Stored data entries
============

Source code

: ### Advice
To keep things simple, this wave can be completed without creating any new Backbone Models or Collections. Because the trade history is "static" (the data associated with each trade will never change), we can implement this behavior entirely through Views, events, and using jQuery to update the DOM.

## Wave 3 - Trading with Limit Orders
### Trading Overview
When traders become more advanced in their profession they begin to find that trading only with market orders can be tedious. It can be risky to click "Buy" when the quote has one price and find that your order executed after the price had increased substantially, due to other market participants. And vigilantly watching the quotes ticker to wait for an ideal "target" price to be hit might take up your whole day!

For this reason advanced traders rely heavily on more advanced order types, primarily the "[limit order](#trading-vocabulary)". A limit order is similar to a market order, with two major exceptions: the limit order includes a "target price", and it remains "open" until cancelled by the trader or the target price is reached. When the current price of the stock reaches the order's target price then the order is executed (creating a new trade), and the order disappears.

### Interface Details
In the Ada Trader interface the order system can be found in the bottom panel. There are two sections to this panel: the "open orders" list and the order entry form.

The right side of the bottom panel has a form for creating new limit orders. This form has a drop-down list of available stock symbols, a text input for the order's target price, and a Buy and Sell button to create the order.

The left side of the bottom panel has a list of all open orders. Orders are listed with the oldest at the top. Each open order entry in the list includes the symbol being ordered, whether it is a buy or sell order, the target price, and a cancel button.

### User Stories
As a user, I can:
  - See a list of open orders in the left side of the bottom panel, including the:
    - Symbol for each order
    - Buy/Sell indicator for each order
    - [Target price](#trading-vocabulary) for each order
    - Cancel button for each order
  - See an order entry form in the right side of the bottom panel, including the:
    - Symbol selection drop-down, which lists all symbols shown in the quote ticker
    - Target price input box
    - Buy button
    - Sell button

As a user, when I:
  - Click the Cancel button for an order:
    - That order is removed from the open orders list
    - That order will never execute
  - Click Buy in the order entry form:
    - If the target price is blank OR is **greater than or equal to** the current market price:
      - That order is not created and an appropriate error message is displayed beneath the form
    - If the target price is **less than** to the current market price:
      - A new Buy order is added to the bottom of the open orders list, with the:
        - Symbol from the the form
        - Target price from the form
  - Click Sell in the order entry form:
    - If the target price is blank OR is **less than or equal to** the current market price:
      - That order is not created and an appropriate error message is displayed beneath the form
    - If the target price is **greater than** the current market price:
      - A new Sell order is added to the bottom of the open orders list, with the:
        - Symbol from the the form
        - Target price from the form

============

**Assigned task**
Arrange every line of the listing above as a numbered list, leaving out the blank lines.

**Your solution**
1. Source code
2. : ### Advice
3. To keep things simple, this wave can be completed without creating any new Backbone Models or Collections. Because the trade history is "static" (the data associated with each trade will never change), we can implement this behavior entirely through Views, events, and using jQuery to update the DOM.
4. ## Wave 3 - Trading with Limit Orders
5. ### Trading Overview
6. When traders become more advanced in their profession they begin to find that trading only with market orders can be tedious. It can be risky to click "Buy" when the quote has one price and find that your order executed after the price had increased substantially, due to other market participants. And vigilantly watching the quotes ticker to wait for an ideal "target" price to be hit might take up your whole day!
7. For this reason advanced traders rely heavily on more advanced order types, primarily the "[limit order](#trading-vocabulary)". A limit order is similar to a market order, with two major exceptions: the limit order includes a "target price", and it remains "open" until cancelled by the trader or the target price is reached. When the current price of the stock reaches the order's target price then the order is executed (creating a new trade), and the order disappears.
8. ### Interface Details
9. In the Ada Trader interface the order system can be found in the bottom panel. There are two sections to this panel: the "open orders" list and the order entry form.
10. The right side of the bottom panel has a form for creating new limit orders. This form has a drop-down list of available stock symbols, a text input for the order's target price, and a Buy and Sell button to create the order.
11. The left side of the bottom panel has a list of all open orders. Orders are listed with the oldest at the top. Each open order entry in the list includes the symbol being ordered, whether it is a buy or sell order, the target price, and a cancel button.
12. ### User Stories
13. As a user, I can:
14.   - See a list of open orders in the left side of the bottom panel, including the:
15.     - Symbol for each order
16.     - Buy/Sell indicator for each order
17.     - [Target price](#trading-vocabulary) for each order
18.     - Cancel button for each order
19.   - See an order entry form in the right side of the bottom panel, including the:
20.     - Symbol selection drop-down, which lists all symbols shown in the quote ticker
21.     - Target price input box
22.     - Buy button
23.     - Sell button
24. As a user, when I:
25.   - Click the Cancel button for an order:
26.     - That order is removed from the open orders list
27.     - That order will never execute
28.   - Click Buy in the order entry form:
29.     - If the target price is blank OR is **greater than or equal to** the current market price:
30.       - That order is not created and an appropriate error message is displayed beneath the form
31.     - If the target price is **less than** to the current market price:
32.       - A new Buy order is added to the bottom of the open orders list, with the:
33.         - Symbol from the the form
34.         - Target price from the form
35.   - Click Sell in the order entry form:
36.     - If the target price is blank OR is **less than or equal to** the current market price:
37.       - That order is not created and an appropriate error message is displayed beneath the form
38.     - If the target price is **greater than** the current market price:
39.       - A new Sell order is added to the bottom of the open orders list, with the:
40.         - Symbol from the the form
41.         - Target price from the form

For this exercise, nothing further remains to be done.